● **Your objective**: Please quote the data below word for word, from the first line to the last.

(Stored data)
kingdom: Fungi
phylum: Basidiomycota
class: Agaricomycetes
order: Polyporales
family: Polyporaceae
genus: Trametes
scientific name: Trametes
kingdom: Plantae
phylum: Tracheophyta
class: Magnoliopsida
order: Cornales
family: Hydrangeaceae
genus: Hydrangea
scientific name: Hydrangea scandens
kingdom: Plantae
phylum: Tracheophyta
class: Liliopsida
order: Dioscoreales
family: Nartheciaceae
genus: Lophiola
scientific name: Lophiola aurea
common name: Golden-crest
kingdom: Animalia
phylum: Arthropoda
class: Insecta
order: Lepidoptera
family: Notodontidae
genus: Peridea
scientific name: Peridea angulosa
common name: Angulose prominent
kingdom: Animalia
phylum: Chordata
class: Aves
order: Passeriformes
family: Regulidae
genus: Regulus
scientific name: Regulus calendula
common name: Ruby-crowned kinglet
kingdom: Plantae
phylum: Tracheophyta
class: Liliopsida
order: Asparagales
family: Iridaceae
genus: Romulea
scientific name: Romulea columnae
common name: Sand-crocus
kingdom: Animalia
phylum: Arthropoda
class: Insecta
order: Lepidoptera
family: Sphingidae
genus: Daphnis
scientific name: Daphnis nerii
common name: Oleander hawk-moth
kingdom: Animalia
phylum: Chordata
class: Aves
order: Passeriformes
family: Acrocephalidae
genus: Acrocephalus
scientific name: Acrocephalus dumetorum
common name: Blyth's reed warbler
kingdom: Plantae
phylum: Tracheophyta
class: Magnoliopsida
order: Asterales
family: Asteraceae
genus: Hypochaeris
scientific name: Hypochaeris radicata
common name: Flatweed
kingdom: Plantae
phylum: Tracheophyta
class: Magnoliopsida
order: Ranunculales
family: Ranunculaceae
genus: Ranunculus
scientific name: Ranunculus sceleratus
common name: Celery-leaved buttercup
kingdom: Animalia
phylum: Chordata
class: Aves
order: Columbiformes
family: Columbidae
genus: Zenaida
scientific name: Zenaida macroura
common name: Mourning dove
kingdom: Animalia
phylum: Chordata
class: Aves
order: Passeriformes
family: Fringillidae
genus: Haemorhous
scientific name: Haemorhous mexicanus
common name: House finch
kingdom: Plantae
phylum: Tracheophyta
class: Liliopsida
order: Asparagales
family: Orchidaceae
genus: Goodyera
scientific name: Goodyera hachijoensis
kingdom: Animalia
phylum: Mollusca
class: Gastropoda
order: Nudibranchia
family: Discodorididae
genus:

● **Task output**:
kingdom: Fungi
phylum: Basidiomycota
class: Agaricomycetes
order: Polyporales
family: Polyporaceae
genus: Trametes
scientific name: Trametes
kingdom: Plantae
phylum: Tracheophyta
class: Magnoliopsida
order: Cornales
family: Hydrangeaceae
genus: Hydrangea
scientific name: Hydrangea scandens
kingdom: Plantae
phylum: Tracheophyta
class: Liliopsida
order: Dioscoreales
family: Nartheciaceae
genus: Lophiola
scientific name: Lophiola aurea
common name: Golden-crest
kingdom: Animalia
phylum: Arthropoda
class: Insecta
order: Lepidoptera
family: Notodontidae
genus: Peridea
scientific name: Peridea angulosa
common name: Angulose prominent
kingdom: Animalia
phylum: Chordata
class: Aves
order: Passeriformes
family: Regulidae
genus: Regulus
scientific name: Regulus calendula
common name: Ruby-crowned kinglet
kingdom: Plantae
phylum: Tracheophyta
class: Liliopsida
order: Asparagales
family: Iridaceae
genus: Romulea
scientific name: Romulea columnae
common name: Sand-crocus
kingdom: Animalia
phylum: Arthropoda
class: Insecta
order: Lepidoptera
family: Sphingidae
genus: Daphnis
scientific name: Daphnis nerii
common name: Oleander hawk-moth
kingdom: Animalia
phylum: Chordata
class: Aves
order: Passeriformes
family: Acrocephalidae
genus: Acrocephalus
scientific name: Acrocephalus dumetorum
common name: Blyth's reed warbler
kingdom: Plantae
phylum: Tracheophyta
class: Magnoliopsida
order: Asterales
family: Asteraceae
genus: Hypochaeris
scientific name: Hypochaeris radicata
common name: Flatweed
kingdom: Plantae
phylum: Tracheophyta
class: Magnoliopsida
order: Ranunculales
family: Ranunculaceae
genus: Ranunculus
scientific name: Ranunculus sceleratus
common name: Celery-leaved buttercup
kingdom: Animalia
phylum: Chordata
class: Aves
order: Columbiformes
family: Columbidae
genus: Zenaida
scientific name: Zenaida macroura
common name: Mourning dove
kingdom: Animalia
phylum: Chordata
class: Aves
order: Passeriformes
family: Fringillidae
genus: Haemorhous
scientific name: Haemorhous mexicanus
common name: House finch
kingdom: Plantae
phylum: Tracheophyta
class: Liliopsida
order: Asparagales
family: Orchidaceae
genus: Goodyera
scientific name: Goodyera hachijoensis
kingdom: Animalia
phylum: Mollusca
class: Gastropoda
order: Nudibranchia
family: Discodorididae
genus:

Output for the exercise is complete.